The Concept

Patients who undergo In Vitro Fertilization (IVF) may produce several eggs (oocytes) which, if fertilization takes place, will be developed into embryos. Very often and for very different reasons, one patient may need to freeze (cryopreserve) their oocytes or embryos. In the traditional cryopreservation methods (slow freezing), the formation of intracellular ice crystals can damage the structure of the cells decreasing their viability.


Vitrification is an advanced cryopreservation technique for oocytes and embryos that based on the nature of the cryo-protectants used and an extremely fast cooling rate is able to generate a glass-like state preventing the formation of ice crystals during the process. Once stored in liquid nitrogen (-196 degrees Celsius) the cellular activity is essentially brought to a halt, allowing the oocytes/embryos to remain viable indefinitely.

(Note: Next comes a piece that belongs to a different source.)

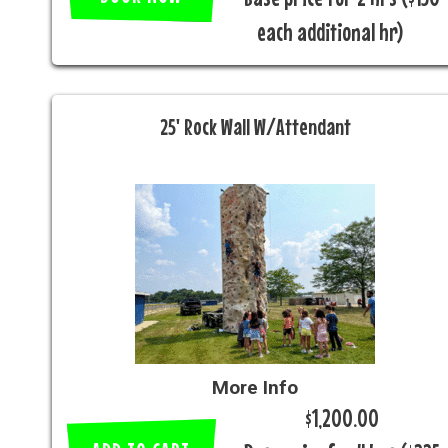
each additional hr)
25' Rock Wall W/Attendant
More Info
$1,200.00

When patients decide to attempt pregnancy with their cryopreserved oocytes/embryos, a reverse process of thawing will be performed whereby the cryo-protectant will be replaced by water rehydrating again the cells.


Oocyte vitrification is recommended for:

– Patients who have a poor ovarian response in order to accumulate oocytes before undergoing the IVF cycle.
– Women who for one reason or another wish to postpone motherhood.
– Oncology patients and others who are going to be given gonadotoxic treatments.
– Women with an imminent ovarian surgery, for example in the case of endometriosis.

Embryo vitrification is recommended for:

– Patients where it is preferable to carry out the embryo transfer in a subsequent and different cycle from the one in which follicle stimulation takes place.

  • Inappropriate hormonal profile
  • Risk of Ovarian Hyper Stimulation Syndrome (OHSS)
  • Presence of polyps, hydrosalpinx or hydrometra
  • The absence of spermatozoa in the day of the oocyte retrieval.

– Patients having surplus good quality embryos besides the embryos selected for embryo transfer. Those embryos can be vitrified in order to have extra chances, if required, of having a baby in subsequent embryo transfers without the need to undergo a new stimulation cycle.